Sobre un fondo rosado, la composición se concentra en el centro del lienzo. María Blanchard respeta la concepción plana del espacio cubista, pero al mismo tiempo genera su propio espacio pictórico -no tridimensional ni perspectivo- por superposición de grandes planos rectangulares que giran ligeramente unos sobre otros: el marrón rota sobre el fondo rosado, mientras que el plano gris-verdoso gira a su vez sobre éste, y es sobre este último gran plano claro desdoblado, abierto como un libro, donde se despliega la presencia de los objetos.
En este primer término de la composición la pintora utiliza exquisitamente colores luminosos. Juega con matices varios del blanco; verdes oliva claros, grises azulados y siena se ven acentuados por los rojos oscuros y los negros. Los objetos, según el procedimiento cubista, están descritos simultáneamente según varias posiciones y el conjunto mantiene la capacidad de equilibrio «clásico» que se detecta en las pinturas cubistas de María Blanchard.

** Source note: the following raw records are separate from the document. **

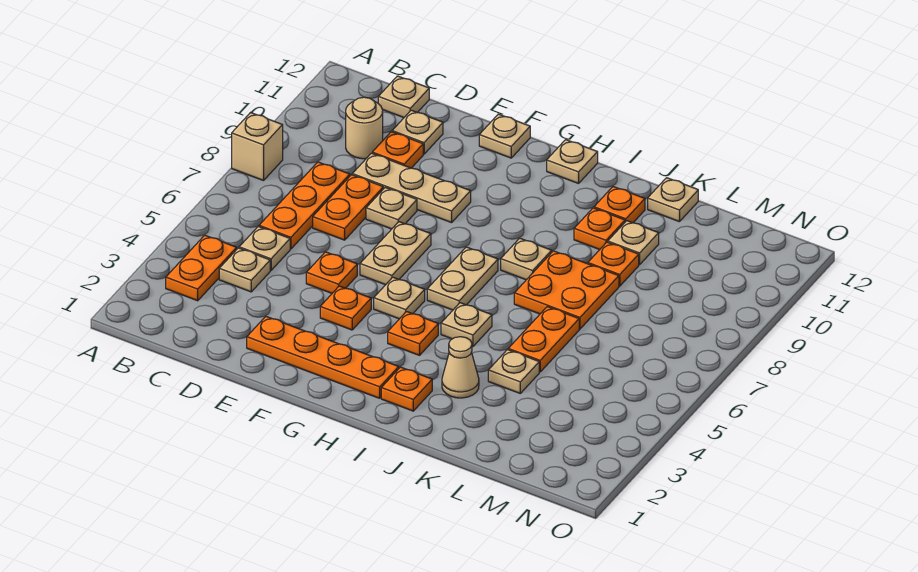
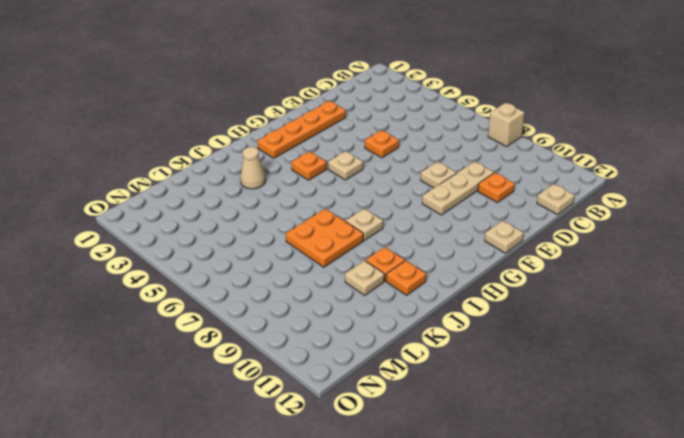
none -> orange 1x2 plate [166,235,237,301]
none -> tan 1x1 plate [219,248,270,292]
none -> tan 1x1 plate [239,227,290,270]
none -> orange 1x3 plate [259,162,350,249]

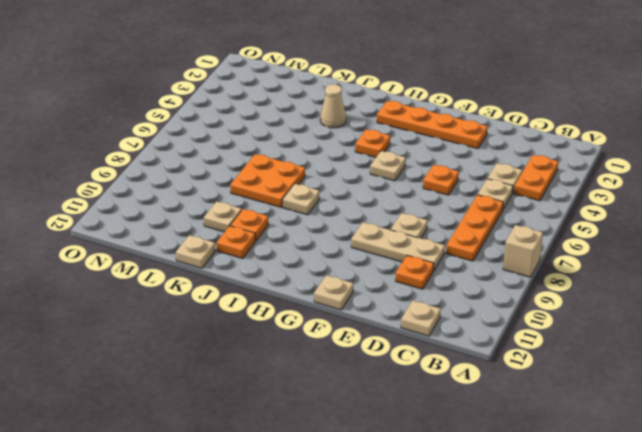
none -> tan 1x1 round brick [346,97,383,159]
none -> orange 1x2 plate [313,175,383,240]
none -> tan 1x1 plate [392,110,443,154]
none -> orange 1x1 plate [320,286,371,330]

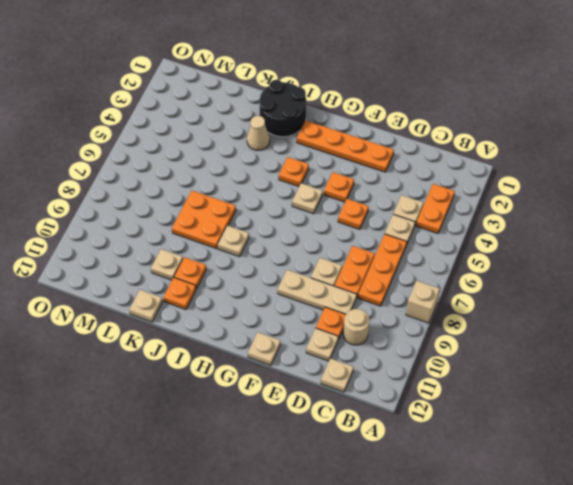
black 2x2 round brick [259,80,306,137] -> orange 1x1 plate [381,367,432,411]
none -> tan 1x2 plate [360,222,431,285]
none -> tan 1x2 plate [427,247,498,310]
none -> tan 1x1 plate [547,140,598,184]
none -> tan 1x1 plate [441,303,492,347]

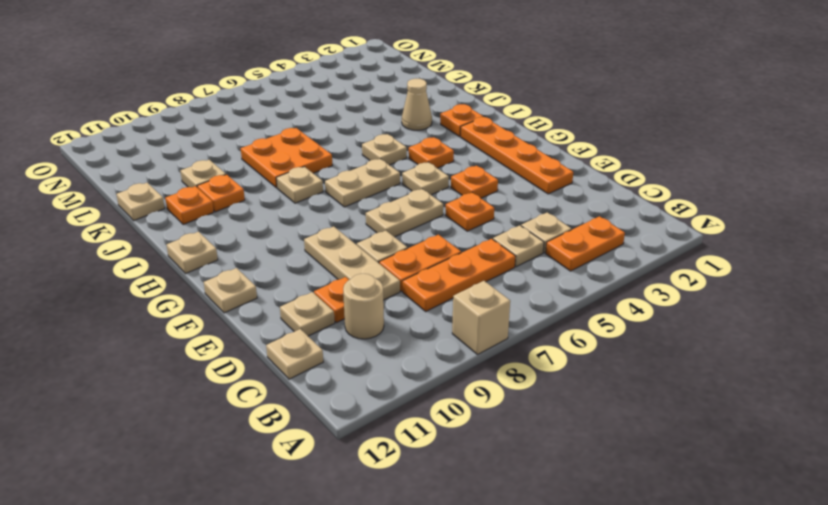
none -> tan 1x1 plate [488,350,539,393]
none -> orange 1x2 plate [508,307,579,372]
none -> orange 1x1 plate [588,242,639,286]

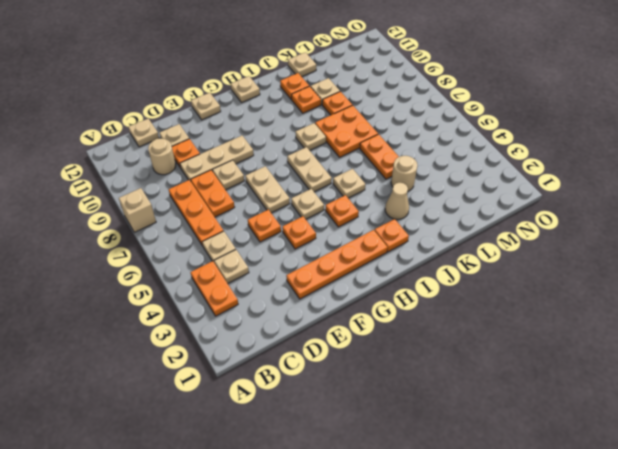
tan 1x1 round brick [391,156,417,191] -> tan 1x1 plate [488,350,539,393]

Hay una buena administración de los vacíos y los llenos; de las formas fragmentadas y la totalidad del conjunto. La pintora nos ofrece una composición llena de objetos y planos, pero el resultado es despejado y abierto. Ello es debido a la limpieza de los contornos, pero sobre todo a la amplitud de los espacios vacíos, dejando libre el primer término de la composición. Hay en él grandes zonas libres, vacantes, que contrarrestan la mayor complejidad del centro compositivo. Veríamos en esto la transcripción de una recomendación formulada por Gleizes y Metzinger: «Sepamos también cortar, con amplias superficies de reposo, cualquier zona donde la actividad se exaspere con excesivas contigüidades» .C. B.
PROCEDENCIA
Colección Léonce Rosenberg, París / Colección J. Grimar / Colección Jorge Mara, Madrid / Galería Guillermo de Osma, Madrid.
BIBLIOGRAFíA
Caffin Madaule, L ., María Blanchard 1881-1932. Catalogue raisonné , I, London, DACS, 1992, vol. I, p. 199, rep. en color.
(1) María Blanchard a Jean Delgouffre , 27 de noviembre de 1926, en Caffin Madaule, L ., María Blanchard 1881-1932. Catalogue raisonné , I, London, DACS, 1992, p.82.
(2) GLEIZES, A. y METZINGER, J., Sobre el Cubismo , Murcia, Colegio de Aparejadores, Librería Yerba, Comunidad Autónoma y MOPU, 1986 p.35.